▶ Directions for this task: Write out once more the lines running from the top of the entries below to the line with "zum Angeln an", both ends included.

▶ Data in this exercise:
[Start of Attachment]
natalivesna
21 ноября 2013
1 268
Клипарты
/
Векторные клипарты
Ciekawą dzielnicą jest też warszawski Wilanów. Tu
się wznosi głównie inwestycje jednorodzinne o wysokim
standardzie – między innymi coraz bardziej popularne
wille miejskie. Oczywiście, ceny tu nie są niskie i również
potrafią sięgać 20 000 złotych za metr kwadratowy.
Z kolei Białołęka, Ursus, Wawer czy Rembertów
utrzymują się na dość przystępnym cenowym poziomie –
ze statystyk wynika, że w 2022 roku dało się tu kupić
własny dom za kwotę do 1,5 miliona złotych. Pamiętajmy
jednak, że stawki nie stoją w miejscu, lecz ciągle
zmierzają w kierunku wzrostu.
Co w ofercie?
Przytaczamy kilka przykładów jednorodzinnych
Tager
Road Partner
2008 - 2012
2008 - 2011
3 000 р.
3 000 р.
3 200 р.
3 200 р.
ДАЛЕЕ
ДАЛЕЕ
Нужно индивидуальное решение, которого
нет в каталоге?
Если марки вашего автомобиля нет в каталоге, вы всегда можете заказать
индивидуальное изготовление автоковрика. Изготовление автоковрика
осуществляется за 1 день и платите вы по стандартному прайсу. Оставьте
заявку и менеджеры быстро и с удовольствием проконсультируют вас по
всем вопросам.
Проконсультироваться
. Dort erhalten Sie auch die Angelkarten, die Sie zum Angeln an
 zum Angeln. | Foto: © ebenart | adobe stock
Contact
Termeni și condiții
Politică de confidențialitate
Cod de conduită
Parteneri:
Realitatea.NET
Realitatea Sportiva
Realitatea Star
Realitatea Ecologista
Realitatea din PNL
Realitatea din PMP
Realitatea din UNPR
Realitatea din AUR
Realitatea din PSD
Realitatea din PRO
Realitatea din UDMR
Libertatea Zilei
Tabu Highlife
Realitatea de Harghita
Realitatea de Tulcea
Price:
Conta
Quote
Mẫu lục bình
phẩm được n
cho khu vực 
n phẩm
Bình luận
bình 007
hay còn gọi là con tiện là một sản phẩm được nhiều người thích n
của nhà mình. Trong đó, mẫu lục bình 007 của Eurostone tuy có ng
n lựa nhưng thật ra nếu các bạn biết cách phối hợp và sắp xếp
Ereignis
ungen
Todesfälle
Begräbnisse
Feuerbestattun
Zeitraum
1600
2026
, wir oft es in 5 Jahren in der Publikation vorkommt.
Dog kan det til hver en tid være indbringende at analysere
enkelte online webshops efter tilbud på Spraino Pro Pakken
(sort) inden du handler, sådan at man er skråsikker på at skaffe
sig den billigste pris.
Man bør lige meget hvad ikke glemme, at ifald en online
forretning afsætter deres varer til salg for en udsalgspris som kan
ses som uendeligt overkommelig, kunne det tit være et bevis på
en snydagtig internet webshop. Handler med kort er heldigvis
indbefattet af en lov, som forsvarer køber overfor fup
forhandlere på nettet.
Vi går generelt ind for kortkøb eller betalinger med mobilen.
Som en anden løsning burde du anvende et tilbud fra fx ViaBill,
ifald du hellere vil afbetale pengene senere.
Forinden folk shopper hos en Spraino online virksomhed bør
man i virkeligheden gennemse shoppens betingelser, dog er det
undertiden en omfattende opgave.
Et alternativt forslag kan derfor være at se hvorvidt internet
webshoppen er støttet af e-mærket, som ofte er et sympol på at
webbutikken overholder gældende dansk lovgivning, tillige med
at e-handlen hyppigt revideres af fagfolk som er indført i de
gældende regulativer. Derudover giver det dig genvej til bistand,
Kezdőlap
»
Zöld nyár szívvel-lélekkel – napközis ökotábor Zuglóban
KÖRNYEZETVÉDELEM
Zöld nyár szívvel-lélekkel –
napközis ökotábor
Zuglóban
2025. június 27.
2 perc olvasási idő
[End of Attachment]
▶ Task response:
natalivesna
21 ноября 2013
1 268
Клипарты
/
Векторные клипарты
Ciekawą dzielnicą jest też warszawski Wilanów. Tu
się wznosi głównie inwestycje jednorodzinne o wysokim
standardzie – między innymi coraz bardziej popularne
wille miejskie. Oczywiście, ceny tu nie są niskie i również
potrafią sięgać 20 000 złotych za metr kwadratowy.
Z kolei Białołęka, Ursus, Wawer czy Rembertów
utrzymują się na dość przystępnym cenowym poziomie –
ze statystyk wynika, że w 2022 roku dało się tu kupić
własny dom za kwotę do 1,5 miliona złotych. Pamiętajmy
jednak, że stawki nie stoją w miejscu, lecz ciągle
zmierzają w kierunku wzrostu.
Co w ofercie?
Przytaczamy kilka przykładów jednorodzinnych
Tager
Road Partner
2008 - 2012
2008 - 2011
3 000 р.
3 000 р.
3 200 р.
3 200 р.
ДАЛЕЕ
ДАЛЕЕ
Нужно индивидуальное решение, которого
нет в каталоге?
Если марки вашего автомобиля нет в каталоге, вы всегда можете заказать
индивидуальное изготовление автоковрика. Изготовление автоковрика
осуществляется за 1 день и платите вы по стандартному прайсу. Оставьте
заявку и менеджеры быстро и с удовольствием проконсультируют вас по
всем вопросам.
Проконсультироваться
. Dort erhalten Sie auch die Angelkarten, die Sie zum Angeln an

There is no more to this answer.